Minggu, 11 Februari 2018

Nugget Tahu dan Pisang Keju, Masyarakat kuliner Inginkan Start Up.




Nugget Tahu dan Pisang Keju, Masyarakat kuliner Inginkan Start Up.

Salah satu ciri usaha rintisan adalah menjual barang atau menyediakan layanan jasa yang telah diperbaiki level mutunya, yang semula biasa menjadi luar biasa. Contohnya adalah ojek, dahulu ojek pengkolan harus menunggu penumpang di ujung gang-gang atau di gerbang perumahan, maka Nadiem Makariem dan kawan-kawan mencoba untuk memperbaiki level pelayanan ojek tersebut dengan memulai usaha rintisan yang sekarang telah menjadi raksasa bernama Go-Jek, sehingga para tukang ojek yang menjadi “mitra” Go-Jek tidak perlu lagi menunggu orderan penumpang di gang atau gerbang perumahan, cukup santai menunggu di rumah atau warkop, orderan pun bisa datang melalui genggaman gawai android mereka.

Gejala “Start Up-isasi” yang syarat usaha rintisannya harus berbau teknologi digital, mau tidak mau kini menular ke bisnis makanan. Makanan yang biasa-biasa saja, makanan udik, makanan tradisional, makanan yang biasa dijual keliling kampung, kini bersolek dan mengalami perubahan dan perbaikan mutu beberapa tingkat. Sebut saja tahu goreng dan pisang goreng. Biasanya tahu dan pisang goreng ini dijual Rp. 600 – 1000 per potongnya. Setelah mengalami perbaikan para “inovator” kuliner, maka harganya melambung hingga Rp. 5.000 per potongnya bahkan ada yang melebihi harga tersebut.



Nugget tahu, yang bahan dasarnya hanyalah tahu yang dihancurkan dan dicampur kuning telur, bumbu-bumbu, bawang kemudian dikukus dan dibentuk seperti potongan nugget yang dilumuri tepung panir dan kemudian masuk ke penggorengan, harganya bisa menjadi Rp. 10.000 per kemasan isi 3 potong dilengkapi dengan saus sachet. Penjualannya juga tidak lagi keliling kampung atau di pinggir jalan, tetapi sudah melalui metode delivery order dan fasilitas Go-Food atau Grab-Food.

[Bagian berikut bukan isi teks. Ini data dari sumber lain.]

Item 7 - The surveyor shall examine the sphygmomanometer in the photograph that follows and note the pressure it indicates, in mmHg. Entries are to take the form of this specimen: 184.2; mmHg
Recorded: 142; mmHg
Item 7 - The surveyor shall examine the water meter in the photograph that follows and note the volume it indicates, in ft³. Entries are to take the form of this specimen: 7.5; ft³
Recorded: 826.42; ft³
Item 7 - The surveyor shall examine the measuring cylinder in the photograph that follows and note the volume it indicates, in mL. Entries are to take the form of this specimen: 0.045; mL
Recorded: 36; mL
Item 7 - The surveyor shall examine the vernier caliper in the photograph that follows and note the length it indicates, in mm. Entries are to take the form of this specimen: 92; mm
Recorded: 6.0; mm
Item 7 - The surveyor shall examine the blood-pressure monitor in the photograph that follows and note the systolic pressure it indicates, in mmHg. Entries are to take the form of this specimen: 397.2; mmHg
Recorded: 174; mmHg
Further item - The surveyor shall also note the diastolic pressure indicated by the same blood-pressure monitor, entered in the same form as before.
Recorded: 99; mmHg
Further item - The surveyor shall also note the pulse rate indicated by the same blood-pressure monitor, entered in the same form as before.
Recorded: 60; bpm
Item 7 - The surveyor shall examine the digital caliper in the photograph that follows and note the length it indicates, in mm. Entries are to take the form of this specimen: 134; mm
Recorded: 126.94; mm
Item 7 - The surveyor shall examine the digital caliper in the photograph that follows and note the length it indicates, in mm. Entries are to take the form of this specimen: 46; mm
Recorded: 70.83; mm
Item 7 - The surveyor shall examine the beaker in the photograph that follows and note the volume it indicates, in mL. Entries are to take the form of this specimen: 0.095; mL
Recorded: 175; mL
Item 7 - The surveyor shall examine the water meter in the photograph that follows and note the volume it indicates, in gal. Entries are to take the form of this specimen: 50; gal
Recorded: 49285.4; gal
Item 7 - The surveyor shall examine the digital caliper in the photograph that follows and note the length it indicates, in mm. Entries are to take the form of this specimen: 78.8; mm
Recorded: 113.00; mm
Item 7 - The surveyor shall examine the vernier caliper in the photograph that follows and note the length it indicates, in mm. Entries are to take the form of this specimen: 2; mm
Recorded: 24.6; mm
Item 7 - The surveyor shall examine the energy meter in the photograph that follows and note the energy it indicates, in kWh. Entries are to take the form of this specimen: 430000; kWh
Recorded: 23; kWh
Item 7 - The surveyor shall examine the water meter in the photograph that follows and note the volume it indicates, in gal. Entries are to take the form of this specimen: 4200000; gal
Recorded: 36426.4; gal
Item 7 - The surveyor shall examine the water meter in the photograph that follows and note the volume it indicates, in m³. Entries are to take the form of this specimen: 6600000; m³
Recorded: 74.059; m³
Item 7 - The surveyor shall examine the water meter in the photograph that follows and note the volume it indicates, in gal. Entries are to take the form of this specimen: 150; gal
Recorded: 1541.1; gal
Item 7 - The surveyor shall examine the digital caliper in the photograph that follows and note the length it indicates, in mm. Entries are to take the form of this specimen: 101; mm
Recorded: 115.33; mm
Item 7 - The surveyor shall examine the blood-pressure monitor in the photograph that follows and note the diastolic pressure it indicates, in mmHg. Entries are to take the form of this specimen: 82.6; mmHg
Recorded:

Begitu juga dengan Piss’nJoe, varian gorengan pisang ini sudah satu tahun yang lalu berkutat di bisnis gorengan Pisang Keju. Potongan pisang yang dibalur dengan adonan tepung yang resepnya masih dirahasiakan, kemudian digoreng dan diberi topping berbagai macam coklat, keju, meses, susu dan glaze. Per porsi kemasan isi 8-10 potong dihargai mulai Rp. 8.000 sampai Rp.15.000 tergantuung varian topping.

Masih banyak lagi varian kuliner tradisional yang telah mengalami perbaikan mutu, baik dari segi rasa maupun tampilan. Inovasi-inovasi ini muncul mengikuti trend merebaknya usaha rintisan dunia digital. Akhirnya muncul satu pertanyaan, apakah gejala ini bisa dinamakan sebagai Start Up Kuliner?. Apapun namanya, yang terpenting adalah gejala ini bisa menjadi bukti bahwa yang mampu beradaptasi dan mengikuti trend jaman pasti akan dapat bertahan, bahkan mampu menjadi pemenang.